(Body or hand keypoint data)
###
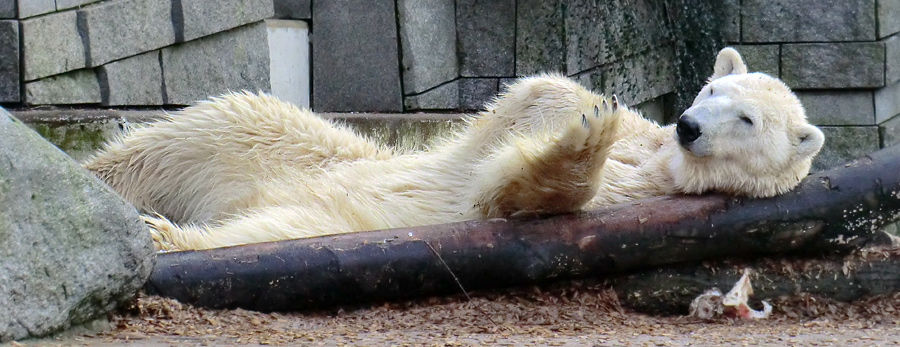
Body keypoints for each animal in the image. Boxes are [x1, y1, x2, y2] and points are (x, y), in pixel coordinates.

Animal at [82, 47, 824, 251]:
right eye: (710, 88)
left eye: (748, 119)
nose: (690, 126)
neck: (662, 161)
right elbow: (533, 98)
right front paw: (591, 111)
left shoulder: (638, 196)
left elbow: (518, 197)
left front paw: (586, 138)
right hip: (281, 146)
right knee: (194, 130)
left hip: (327, 213)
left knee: (263, 231)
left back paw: (163, 234)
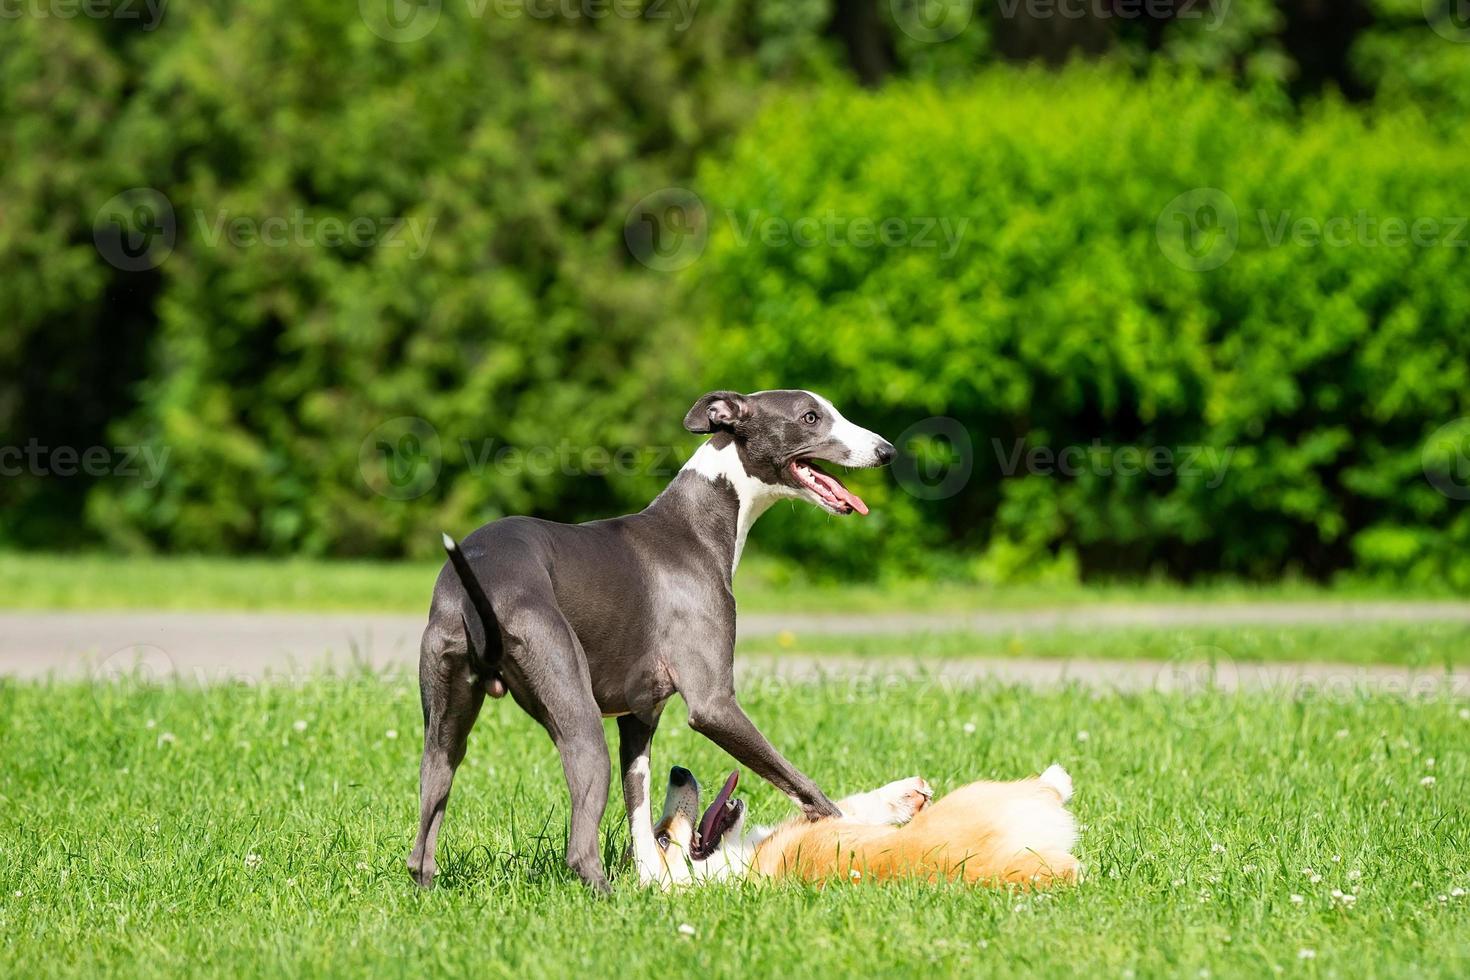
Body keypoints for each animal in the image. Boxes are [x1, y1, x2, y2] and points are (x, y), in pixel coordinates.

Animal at [411, 387, 893, 887]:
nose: (887, 451)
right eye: (811, 417)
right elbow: (806, 787)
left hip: (444, 732)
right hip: (580, 722)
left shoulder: (639, 716)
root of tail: (480, 582)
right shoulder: (714, 705)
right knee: (579, 849)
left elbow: (640, 813)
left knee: (423, 841)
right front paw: (864, 825)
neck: (696, 526)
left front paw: (650, 879)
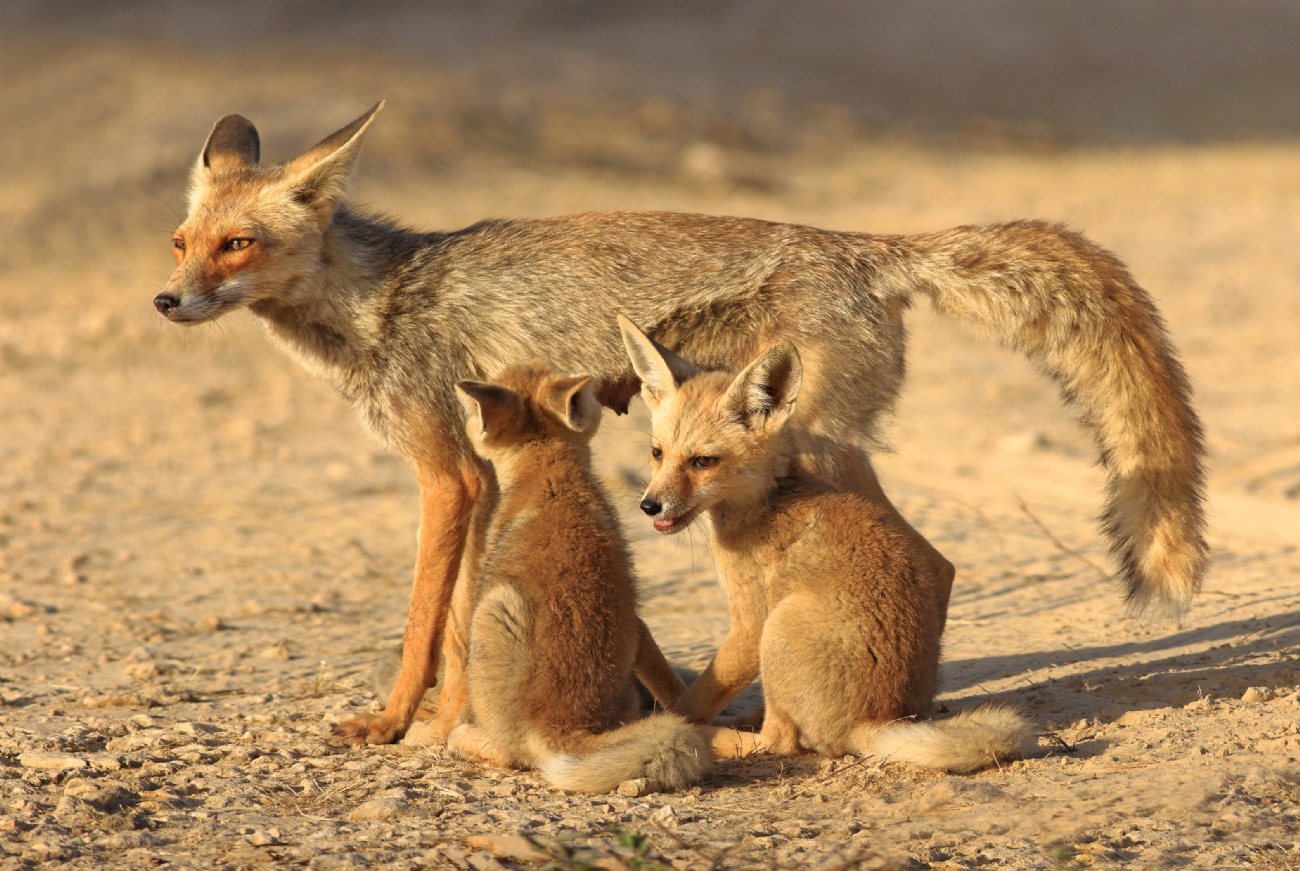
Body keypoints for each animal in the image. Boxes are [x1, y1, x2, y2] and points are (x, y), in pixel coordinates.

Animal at [154, 100, 1206, 743]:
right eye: (180, 242)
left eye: (237, 244)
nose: (167, 301)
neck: (379, 306)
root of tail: (864, 248)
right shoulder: (481, 471)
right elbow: (467, 616)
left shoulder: (448, 472)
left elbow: (426, 622)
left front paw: (402, 721)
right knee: (932, 557)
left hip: (810, 454)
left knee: (930, 558)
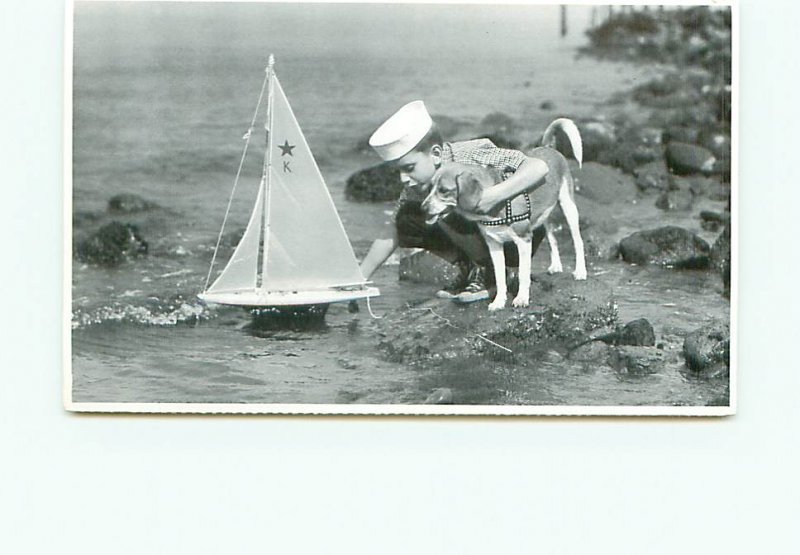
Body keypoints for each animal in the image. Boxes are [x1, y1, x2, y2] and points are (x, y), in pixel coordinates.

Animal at [422, 118, 584, 310]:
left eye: (444, 190)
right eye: (430, 187)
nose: (423, 208)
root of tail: (548, 147)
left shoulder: (524, 240)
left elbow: (523, 274)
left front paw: (521, 299)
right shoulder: (494, 245)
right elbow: (500, 278)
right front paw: (498, 301)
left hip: (568, 207)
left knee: (578, 242)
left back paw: (580, 271)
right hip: (545, 216)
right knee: (552, 238)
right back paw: (556, 265)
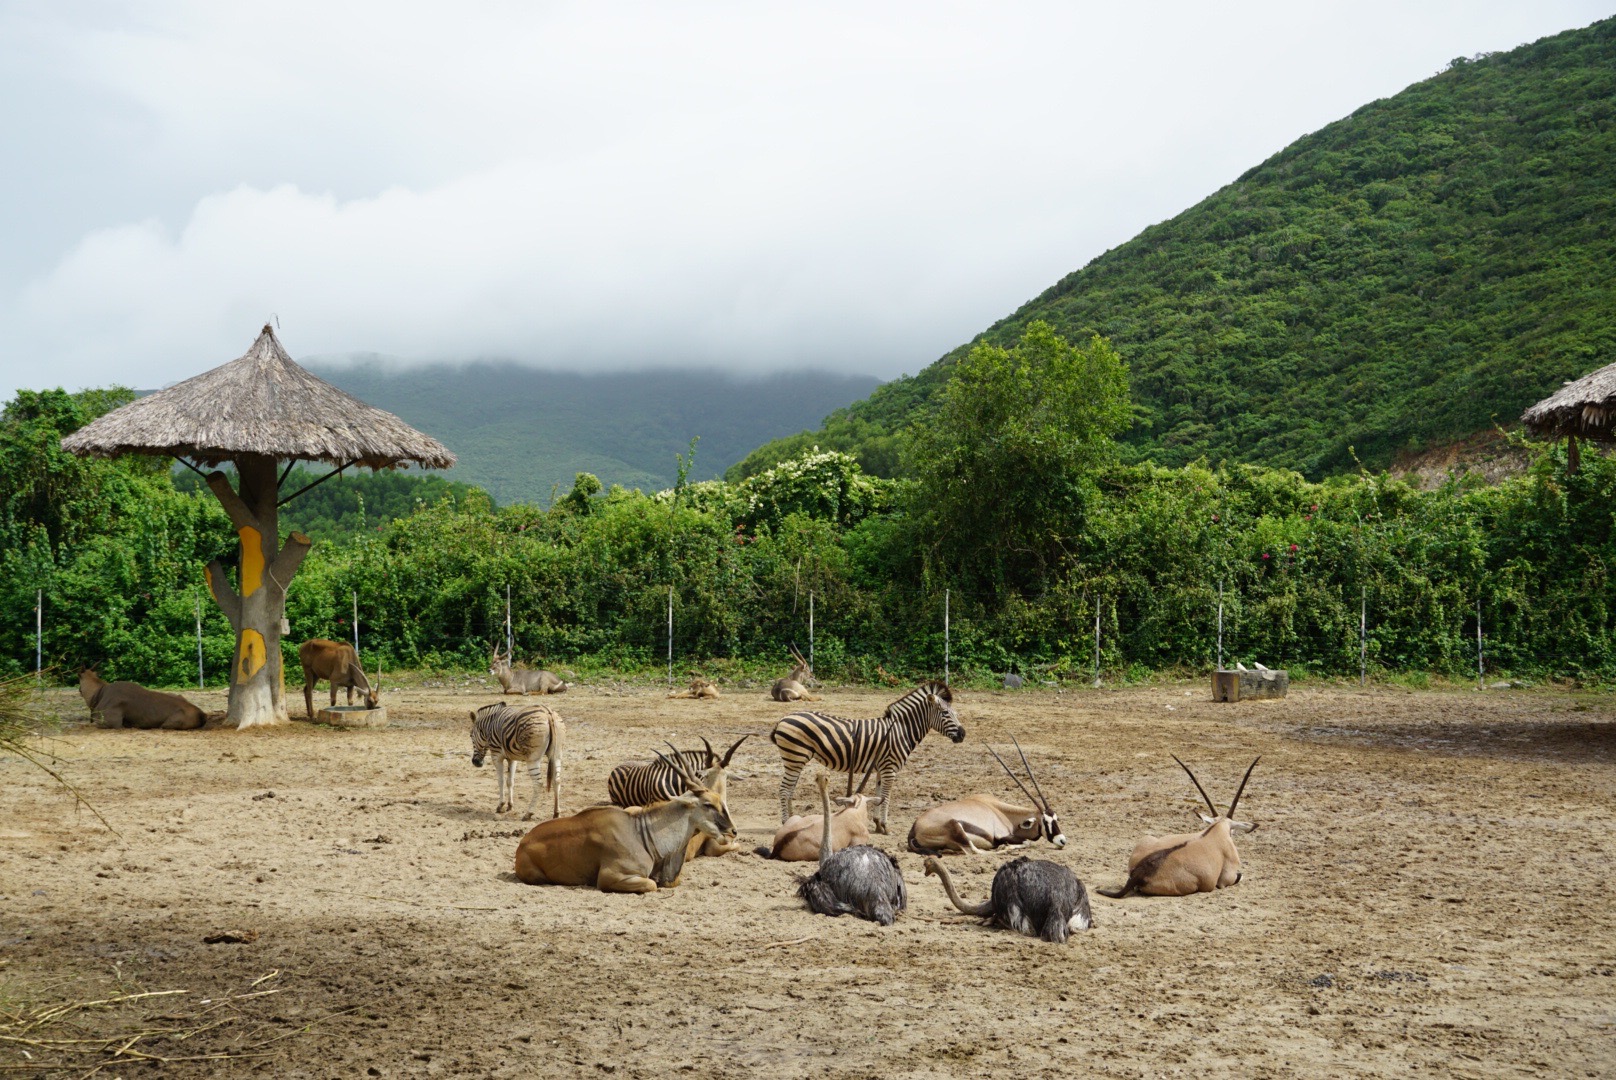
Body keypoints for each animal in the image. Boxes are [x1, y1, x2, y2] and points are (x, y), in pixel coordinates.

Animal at [513, 750, 736, 892]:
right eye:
###
> _TASK PROMPT_
Output the records above exactly as they are, leaving out the pictures.

> _RESPONSE BOX_
Body keypoints for each animal in the image. Boxes are [x1, y1, x2, y2] and points are (x, y), in pixel coordinates.

Animal at [82, 47, 824, 251]:
right eye: (710, 88)
left eye: (748, 119)
nose: (690, 126)
neck: (662, 161)
right elbow: (533, 98)
right front paw: (591, 111)
left shoulder: (638, 196)
left elbow: (518, 197)
left front paw: (586, 138)
right hip: (281, 146)
right knee: (194, 130)
left hip: (327, 213)
left knee: (263, 231)
left back paw: (163, 234)
Body keypoints for each animal in the image. Boxes are [x1, y1, x2, y2] and points are (x, y), in pixel coordinates.

Animal at [411, 387, 893, 887]:
nose: (887, 451)
right eye: (811, 417)
right elbow: (806, 787)
left hip: (444, 732)
right hip: (580, 722)
left shoulder: (639, 716)
root of tail: (480, 582)
right shoulder: (714, 705)
right knee: (579, 849)
left elbow: (640, 813)
left knee: (423, 841)
right front paw: (864, 825)
neck: (696, 526)
left front paw: (650, 879)
Body keypoints for each animal in the image. Boxes are [x1, y1, x2, y2] and points are (x, y), in pixel coordinates.

Animal at [154, 100, 1206, 743]:
right eye: (180, 242)
left eye: (237, 244)
nose: (167, 301)
neck: (379, 306)
root of tail: (864, 248)
right shoulder: (481, 471)
right elbow: (467, 616)
left shoulder: (448, 472)
left elbow: (426, 622)
left front paw: (402, 721)
right knee: (932, 557)
left hip: (810, 454)
left knee: (930, 558)
Body keypoints for each animal in the image. Boxes are [x1, y1, x2, y2] and points are (x, y), in pixel coordinates.

Animal at [422, 118, 584, 310]:
left eye: (444, 190)
right eye: (430, 187)
nose: (423, 208)
root of tail: (548, 147)
left shoulder: (524, 240)
left elbow: (523, 274)
left front paw: (521, 299)
right shoulder: (494, 245)
right elbow: (500, 278)
right front paw: (498, 301)
left hip: (568, 207)
left knee: (578, 242)
left back paw: (580, 271)
right hip: (545, 216)
right knee: (552, 238)
right back paw: (556, 265)
Body keypoints for each animal in the image. Boxes are [x1, y1, x2, y2] and points are (x, y), in pixel coordinates.

Animal at [513, 750, 736, 892]:
right eye:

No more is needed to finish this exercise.